TOKYO — It was a race against time.
This story first appeared in the April 3, 2014 issue of WWD. Subscribe Today.
Japanese department store retailers saw their March comps surge at a double-digit pace as consumers rushed to make purchases before a consumption tax hike went into effect Tuesday.
Japan’s sales tax increased from 5 to 8 percent on April 1. Economists and observers are questioning whether the tax hike — the first for the country since 1997 — will derail Japan’s economic recovery and dent a recent rebound in luxury goods. But for March at least, department stores enjoyed brisk business as consumers stocked up on apparel, jewelry and other items. On the lower end of the market, Fast Retailing Co. Ltd.’s Uniqlo chain saw almost no impact, posting nearly flat comps for the month.
Isetan Mitsukoshi Holdings Ltd. said that sales at its nine main stores in Japan increased 24.2 percent over the same month last year. The retailer has seen sales increase each of the past 12 months, but March was by far the largest jump. Some individual stores, such as the Ginza and Nihonbashi branches of Mitsukoshi, both located in Tokyo, had sales increases of more than 30 percent last month.
Takashimaya also reported large increases in monthly sales for March, saying that sales at its 18 department stores in Japan were up 32.1 percent. Its store in Tokyo’s Nihonbashi district had the biggest jump, at 41 percent.
“Our March sales increased drastically on the previous year, due to an improvement in business sentiment and a last-minute rush before the consumption tax hike,” Takashimaya said. “We saw large growth in sales of big-ticket items, as well as increases in living products and fashion items such as clothing and accessories.”
J. Front Retailing Co. Ltd. said that sales at its 18 Daimaru and Matsuzakaya department stores in Japan were up 34.9 percent in March, with some stores reporting sales growth of well over 50 percent.
“In preparation for the consumption tax increase, we saw large sales growth. Sales of watches and jewelry were about triple the figure from the same month last year, luxury brand goods and cosmetics increased by about 70 percent, and toward the end of the month we saw an acceleration in sales of underwear and preserved food products. Every product category showed a favorable change,” said the J. Front release.
H2O Retailing Corp., which operates the Hankyu and Hanshin chains of department stores, said March sales at its department stores in Japan grew by 26.5 percent.
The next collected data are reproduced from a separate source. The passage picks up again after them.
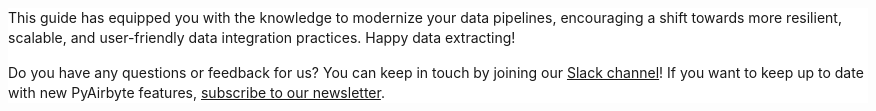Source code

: This guide has equipped you with the knowledge to modernize your data pipelines, encouraging a shift towards more resilient, scalable, and user-friendly data integration practices. Happy data extracting!

Do you have any questions or feedback for us? You can keep in touch by joining our [Slack channel](https://airbyte.com/community/community)! If you want to keep up to date with new PyAirbyte features, [subscribe to our newsletter](https://airbyte.com/community/newsletter).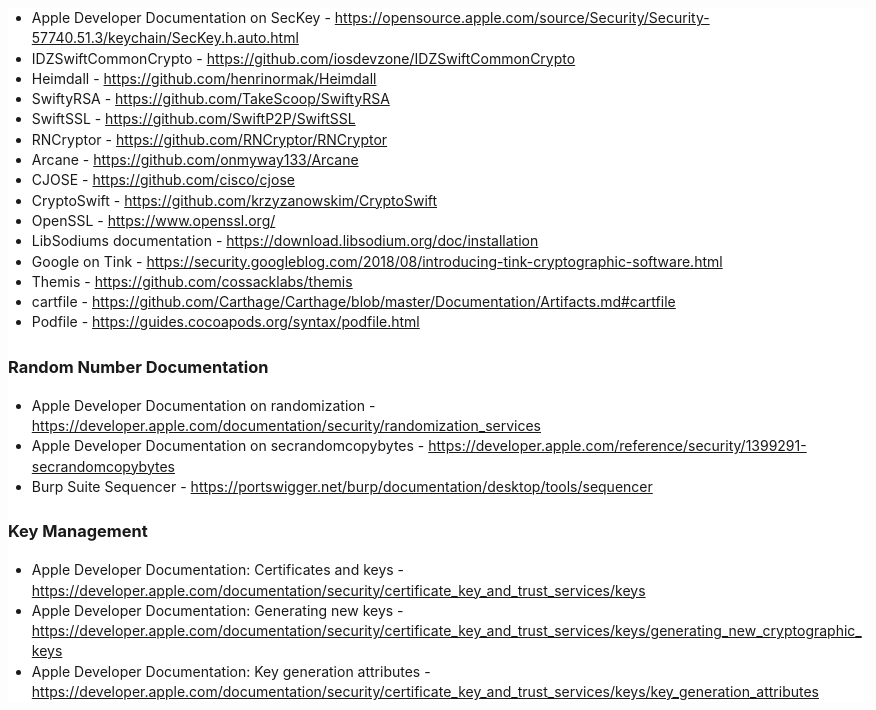- Apple Developer Documentation on SecKey -
  <https://opensource.apple.com/source/Security/Security-57740.51.3/keychain/SecKey.h.auto.html>
- IDZSwiftCommonCrypto - <https://github.com/iosdevzone/IDZSwiftCommonCrypto>
- Heimdall - <https://github.com/henrinormak/Heimdall>
- SwiftyRSA - <https://github.com/TakeScoop/SwiftyRSA>
- SwiftSSL - <https://github.com/SwiftP2P/SwiftSSL>
- RNCryptor - <https://github.com/RNCryptor/RNCryptor>
- Arcane - <https://github.com/onmyway133/Arcane>
- CJOSE - <https://github.com/cisco/cjose>
- CryptoSwift - <https://github.com/krzyzanowskim/CryptoSwift>
- OpenSSL - <https://www.openssl.org/>
- LibSodiums documentation - <https://download.libsodium.org/doc/installation>
- Google on Tink -
  <https://security.googleblog.com/2018/08/introducing-tink-cryptographic-software.html>
- Themis - <https://github.com/cossacklabs/themis>
- cartfile -
  <https://github.com/Carthage/Carthage/blob/master/Documentation/Artifacts.md#cartfile>
- Podfile - <https://guides.cocoapods.org/syntax/podfile.html>

### Random Number Documentation

- Apple Developer Documentation on randomization -
  <https://developer.apple.com/documentation/security/randomization_services>
- Apple Developer Documentation on secrandomcopybytes -
  <https://developer.apple.com/reference/security/1399291-secrandomcopybytes>
- Burp Suite Sequencer -
  <https://portswigger.net/burp/documentation/desktop/tools/sequencer>

### Key Management

- Apple Developer Documentation: Certificates and keys -
  <https://developer.apple.com/documentation/security/certificate_key_and_trust_services/keys>
- Apple Developer Documentation: Generating new keys -
  <https://developer.apple.com/documentation/security/certificate_key_and_trust_services/keys/generating_new_cryptographic_keys>
- Apple Developer Documentation: Key generation attributes -
  <https://developer.apple.com/documentation/security/certificate_key_and_trust_services/keys/key_generation_attributes>
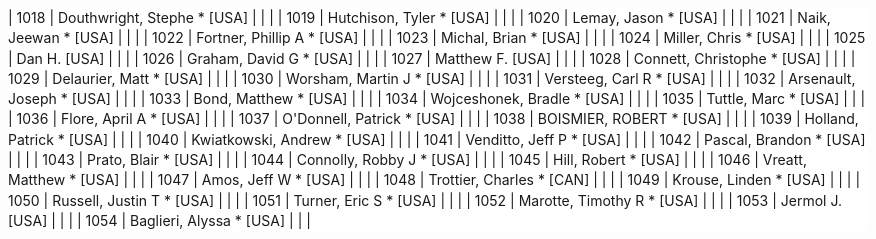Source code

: | 1018 | Douthwright, Stephe \* [USA] |  |  |
| 1019 | Hutchison, Tyler \* [USA] |  |  |
| 1020 | Lemay, Jason \* [USA] |  |  |
| 1021 | Naik, Jeewan \* [USA] |  |  |
| 1022 | Fortner, Phillip A \* [USA] |  |  |
| 1023 | Michal, Brian \* [USA] |  |  |
| 1024 | Miller, Chris \* [USA] |  |  |
| 1025 | Dan H. [USA] |  |  |
| 1026 | Graham, David G \* [USA] |  |  |
| 1027 | Matthew F. [USA] |  |  |
| 1028 | Connett, Christophe \* [USA] |  |  |
| 1029 | Delaurier, Matt \* [USA] |  |  |
| 1030 | Worsham, Martin J \* [USA] |  |  |
| 1031 | Versteeg, Carl R \* [USA] |  |  |
| 1032 | Arsenault, Joseph \* [USA] |  |  |
| 1033 | Bond, Matthew \* [USA] |  |  |
| 1034 | Wojceshonek, Bradle \* [USA] |  |  |
| 1035 | Tuttle, Marc \* [USA] |  |  |
| 1036 | Flore, April A \* [USA] |  |  |
| 1037 | O'Donnell, Patrick \* [USA] |  |  |
| 1038 | BOISMIER, ROBERT \* [USA] |  |  |
| 1039 | Holland, Patrick \* [USA] |  |  |
| 1040 | Kwiatkowski, Andrew \* [USA] |  |  |
| 1041 | Venditto, Jeff P \* [USA] |  |  |
| 1042 | Pascal, Brandon \* [USA] |  |  |
| 1043 | Prato, Blair \* [USA] |  |  |
| 1044 | Connolly, Robby J \* [USA] |  |  |
| 1045 | Hill, Robert \* [USA] |  |  |
| 1046 | Vreatt, Matthew \* [USA] |  |  |
| 1047 | Amos, Jeff W \* [USA] |  |  |
| 1048 | Trottier, Charles \* [CAN] |  |  |
| 1049 | Krouse, Linden \* [USA] |  |  |
| 1050 | Russell, Justin T \* [USA] |  |  |
| 1051 | Turner, Eric S \* [USA] |  |  |
| 1052 | Marotte, Timothy R \* [USA] |  |  |
| 1053 | Jermol J. [USA] |  |  |
| 1054 | Baglieri, Alyssa \* [USA] |  |  |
The company’s department store sales have increased each month for more than a year, but the March jump was the largest so far.
Fast Retailing said Wednesday that Uniqlo’s same-store sales in Japan inched up just 0.6 percent in March. Tadashi Yanai, Fast Retailing’s president and chief operating officer, has said in the past that he didn’t expect the tax increase to greatly impact the retailer’s sales, due to the fact that its prices are very low from the outset.
Meanwhile, economists are considering the longer-term implications of the tax hike. Nomura bank economists Shuichi Obata and Tomo Kinoshita cited “growing concerns” about the Japanese economy in a note Tuesday.
“The Japanese economy has recovered strongly to date, supported by the government’s stimulus measures and a surge in demand ahead of the hike to consumption tax. However, the March [Bank of Japan Tankan survey of businesses] shows companies are increasingly concerned about the outlook for the economy after the tax hike,” Obata and Kinoshita wrote.
Analyzing results from the Tankan, the Nomura economists estimated that Japan’s annualized real gross domestic product for the second quarter will contract by about 4.1 percent.
Taking a longer-term view, Fitch Ratings said Monday it thinks “the direct drag on growth from the tax hike will be limited,” citing evidence from the aftermath of the 1997 tax increase.
“Consumer confidence picked up again in 2Q and 3Q 1997 before declining again as other factors came to bear — such as the Asian financial crisis…and a slowdown in wage growth following a decline in corporate profitability. Fitch does not expect the consumption tax hike to derail Japan’s recovery in 2014, based on a reading of this evidence,” Andrew Colquhoun and Art Woo of Fitch Ratings’ Sovereigns Group wrote in a report.